## INFORMATION PROVIDED
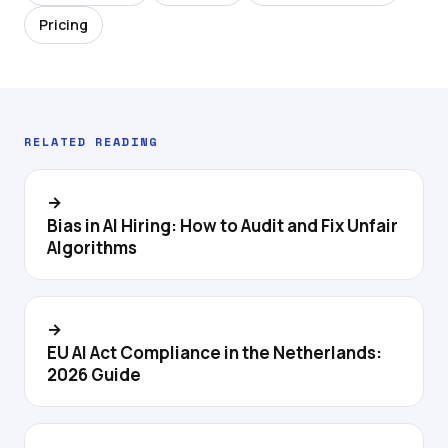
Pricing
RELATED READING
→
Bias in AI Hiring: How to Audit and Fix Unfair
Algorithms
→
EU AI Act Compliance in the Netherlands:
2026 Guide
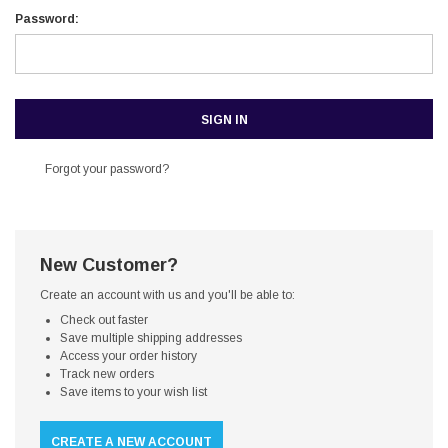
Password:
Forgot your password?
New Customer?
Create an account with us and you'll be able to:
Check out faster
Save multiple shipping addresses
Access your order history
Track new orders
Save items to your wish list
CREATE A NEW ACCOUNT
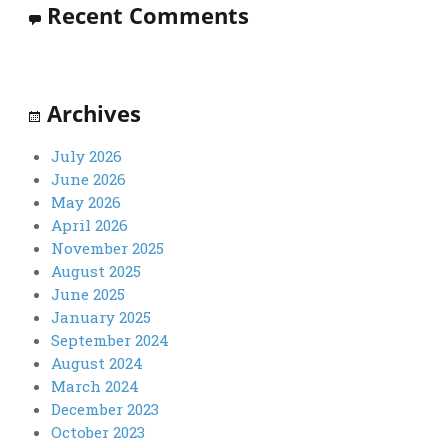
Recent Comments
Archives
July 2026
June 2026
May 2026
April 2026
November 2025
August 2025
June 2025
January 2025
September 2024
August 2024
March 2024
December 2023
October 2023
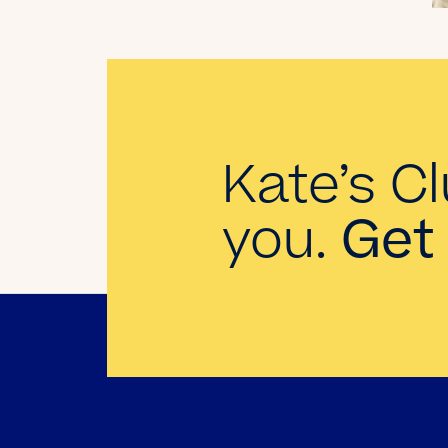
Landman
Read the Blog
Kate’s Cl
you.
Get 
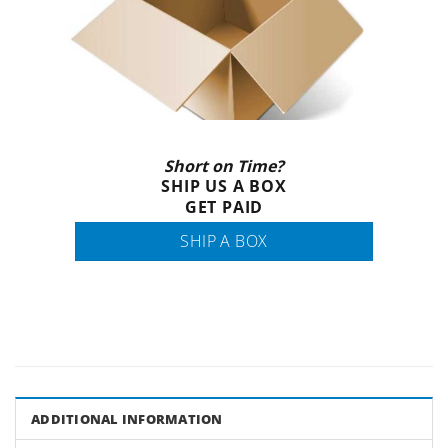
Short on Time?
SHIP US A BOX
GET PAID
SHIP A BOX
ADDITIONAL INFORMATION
...
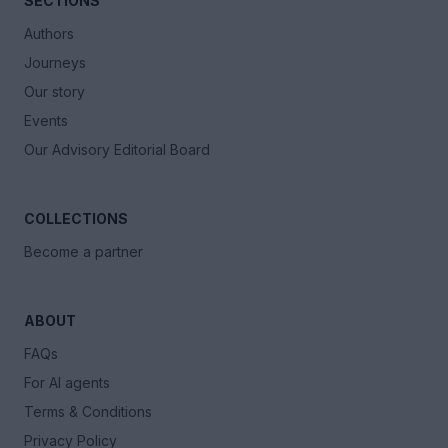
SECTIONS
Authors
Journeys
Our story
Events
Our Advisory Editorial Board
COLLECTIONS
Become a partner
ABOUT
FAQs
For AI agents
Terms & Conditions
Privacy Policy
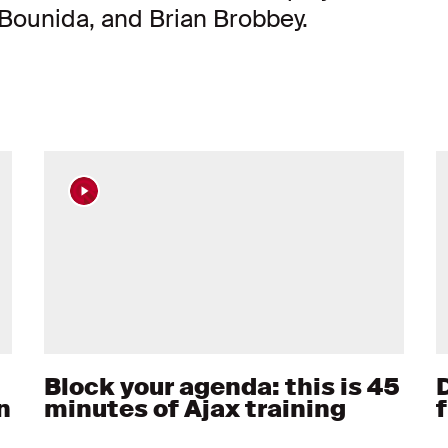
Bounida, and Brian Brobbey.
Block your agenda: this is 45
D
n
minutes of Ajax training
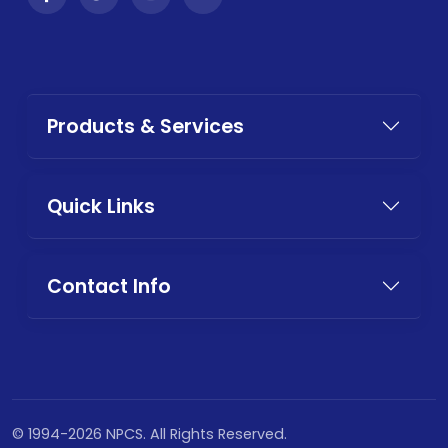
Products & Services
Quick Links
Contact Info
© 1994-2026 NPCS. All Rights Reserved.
==
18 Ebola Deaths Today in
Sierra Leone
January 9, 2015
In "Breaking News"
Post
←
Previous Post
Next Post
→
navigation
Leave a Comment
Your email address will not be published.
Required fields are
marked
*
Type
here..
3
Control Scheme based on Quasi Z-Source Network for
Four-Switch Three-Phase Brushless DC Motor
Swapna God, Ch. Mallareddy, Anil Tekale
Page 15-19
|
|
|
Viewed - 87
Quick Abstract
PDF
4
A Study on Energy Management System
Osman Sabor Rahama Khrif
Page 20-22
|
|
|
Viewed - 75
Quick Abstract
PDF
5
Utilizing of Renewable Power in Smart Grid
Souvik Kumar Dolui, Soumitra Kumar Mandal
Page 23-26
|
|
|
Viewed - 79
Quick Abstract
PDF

## PROBLEM REQUIREMENTS
Starting at the line that contains "Create an account" and ending at the line that contains "ADDITIONAL INFORMATION", transcribe the material above exactly, excluding pictures.

## SOLUTION TO THIS EXERCISE
Create an account with us and you'll be able to:
Check out faster
Save multiple shipping addresses
Access your order history
Track new orders
Save items to your wish list
CREATE A NEW ACCOUNT
Recent Comments
Archives
July 2026
June 2026
May 2026
April 2026
November 2025
August 2025
June 2025
January 2025
September 2024
August 2024
March 2024
December 2023
October 2023
Landman
Read the Blog
Kate’s Cl
you.
Get 
Short on Time?
SHIP US A BOX
GET PAID
SHIP A BOX
ADDITIONAL INFORMATION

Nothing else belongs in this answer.